Source records
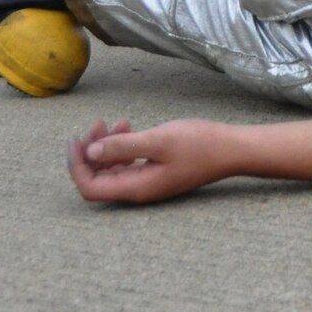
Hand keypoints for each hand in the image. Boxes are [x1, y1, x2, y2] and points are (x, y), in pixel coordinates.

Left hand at [69, 117, 232, 203]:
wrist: (234, 150)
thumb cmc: (201, 145)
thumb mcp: (160, 141)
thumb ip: (123, 147)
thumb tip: (90, 152)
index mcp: (136, 187)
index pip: (90, 186)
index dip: (77, 165)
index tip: (76, 139)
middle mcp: (139, 189)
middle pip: (99, 178)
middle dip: (91, 152)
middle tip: (96, 124)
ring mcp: (149, 182)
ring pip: (113, 169)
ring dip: (107, 146)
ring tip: (115, 121)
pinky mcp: (159, 172)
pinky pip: (129, 164)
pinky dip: (123, 147)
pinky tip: (130, 127)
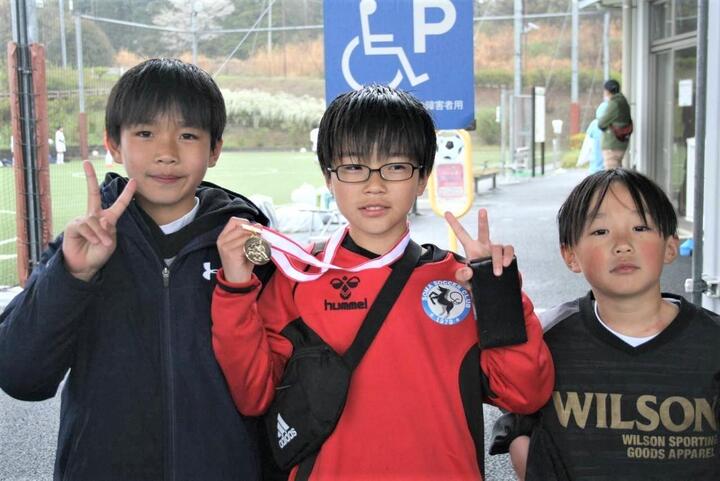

## Your task
Your copy of the data should match it exactly, apart from the images, which are omitted.

## Exercise result
Hand keypoints for each hand in the image. Boxes are [x1, y1, x2, y2] and points are (x, y), in pixel coordinates.

Left hand at [69, 117, 232, 203]:
wrist: (234, 150)
thumb cmc: (201, 145)
thumb mcp: (160, 141)
thumb ip: (123, 147)
thumb tip: (90, 152)
index mcp: (136, 187)
index pip: (90, 186)
index dip: (77, 165)
index tip: (76, 139)
middle mcp: (139, 189)
middle pip: (99, 178)
middle dip: (91, 152)
middle tip: (96, 124)
ring mcp: (149, 182)
ring pip: (113, 169)
ring dip: (107, 146)
ring tip: (115, 121)
pinky mcp: (159, 172)
pinky pip: (129, 164)
pinky dip: (123, 147)
pinky tip: (130, 127)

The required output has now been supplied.